> [TASK OBJECTIVE] Copy out every line of the entries below character for character, keeping each line break where it falls.

> [DATA SHOWN]
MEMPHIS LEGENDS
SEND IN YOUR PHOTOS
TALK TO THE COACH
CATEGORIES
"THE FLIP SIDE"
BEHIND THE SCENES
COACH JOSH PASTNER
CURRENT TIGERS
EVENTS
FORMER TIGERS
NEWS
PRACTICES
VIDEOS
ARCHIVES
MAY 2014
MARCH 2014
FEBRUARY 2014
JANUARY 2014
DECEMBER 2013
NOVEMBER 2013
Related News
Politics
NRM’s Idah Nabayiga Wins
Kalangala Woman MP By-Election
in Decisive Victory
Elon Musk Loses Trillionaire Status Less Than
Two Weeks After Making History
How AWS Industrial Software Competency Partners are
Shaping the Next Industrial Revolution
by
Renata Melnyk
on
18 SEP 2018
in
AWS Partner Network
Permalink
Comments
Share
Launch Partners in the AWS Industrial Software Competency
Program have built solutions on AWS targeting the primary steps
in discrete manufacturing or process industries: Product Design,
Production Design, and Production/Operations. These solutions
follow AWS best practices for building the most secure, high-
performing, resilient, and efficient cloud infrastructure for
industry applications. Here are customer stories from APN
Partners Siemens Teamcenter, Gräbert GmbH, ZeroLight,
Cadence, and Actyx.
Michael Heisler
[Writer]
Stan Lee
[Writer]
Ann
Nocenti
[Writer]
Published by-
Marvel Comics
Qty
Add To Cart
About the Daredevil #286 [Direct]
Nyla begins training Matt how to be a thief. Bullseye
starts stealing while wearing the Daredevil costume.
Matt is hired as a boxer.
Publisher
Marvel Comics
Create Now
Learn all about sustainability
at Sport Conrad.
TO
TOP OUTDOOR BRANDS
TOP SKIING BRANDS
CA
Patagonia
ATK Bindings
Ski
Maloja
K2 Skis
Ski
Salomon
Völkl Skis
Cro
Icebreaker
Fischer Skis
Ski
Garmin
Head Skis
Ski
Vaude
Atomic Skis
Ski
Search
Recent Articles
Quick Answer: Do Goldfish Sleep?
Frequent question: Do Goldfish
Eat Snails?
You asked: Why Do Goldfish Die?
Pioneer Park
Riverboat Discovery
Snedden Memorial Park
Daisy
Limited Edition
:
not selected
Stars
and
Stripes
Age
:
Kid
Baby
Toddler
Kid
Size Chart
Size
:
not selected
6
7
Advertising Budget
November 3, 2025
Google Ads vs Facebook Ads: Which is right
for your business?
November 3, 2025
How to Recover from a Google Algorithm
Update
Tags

> [YOUR RESPONSE]
MEMPHIS LEGENDS
SEND IN YOUR PHOTOS
TALK TO THE COACH
CATEGORIES
"THE FLIP SIDE"
BEHIND THE SCENES
COACH JOSH PASTNER
CURRENT TIGERS
EVENTS
FORMER TIGERS
NEWS
PRACTICES
VIDEOS
ARCHIVES
MAY 2014
MARCH 2014
FEBRUARY 2014
JANUARY 2014
DECEMBER 2013
NOVEMBER 2013
Related News
Politics
NRM’s Idah Nabayiga Wins
Kalangala Woman MP By-Election
in Decisive Victory
Elon Musk Loses Trillionaire Status Less Than
Two Weeks After Making History
How AWS Industrial Software Competency Partners are
Shaping the Next Industrial Revolution
by
Renata Melnyk
on
18 SEP 2018
in
AWS Partner Network
Permalink
Comments
Share
Launch Partners in the AWS Industrial Software Competency
Program have built solutions on AWS targeting the primary steps
in discrete manufacturing or process industries: Product Design,
Production Design, and Production/Operations. These solutions
follow AWS best practices for building the most secure, high-
performing, resilient, and efficient cloud infrastructure for
industry applications. Here are customer stories from APN
Partners Siemens Teamcenter, Gräbert GmbH, ZeroLight,
Cadence, and Actyx.
Michael Heisler
[Writer]
Stan Lee
[Writer]
Ann
Nocenti
[Writer]
Published by-
Marvel Comics
Qty
Add To Cart
About the Daredevil #286 [Direct]
Nyla begins training Matt how to be a thief. Bullseye
starts stealing while wearing the Daredevil costume.
Matt is hired as a boxer.
Publisher
Marvel Comics
Create Now
Learn all about sustainability
at Sport Conrad.
TO
TOP OUTDOOR BRANDS
TOP SKIING BRANDS
CA
Patagonia
ATK Bindings
Ski
Maloja
K2 Skis
Ski
Salomon
Völkl Skis
Cro
Icebreaker
Fischer Skis
Ski
Garmin
Head Skis
Ski
Vaude
Atomic Skis
Ski
Search
Recent Articles
Quick Answer: Do Goldfish Sleep?
Frequent question: Do Goldfish
Eat Snails?
You asked: Why Do Goldfish Die?
Pioneer Park
Riverboat Discovery
Snedden Memorial Park
Daisy
Limited Edition
:
not selected
Stars
and
Stripes
Age
:
Kid
Baby
Toddler
Kid
Size Chart
Size
:
not selected
6
7
Advertising Budget
November 3, 2025
Google Ads vs Facebook Ads: Which is right
for your business?
November 3, 2025
How to Recover from a Google Algorithm
Update
Tags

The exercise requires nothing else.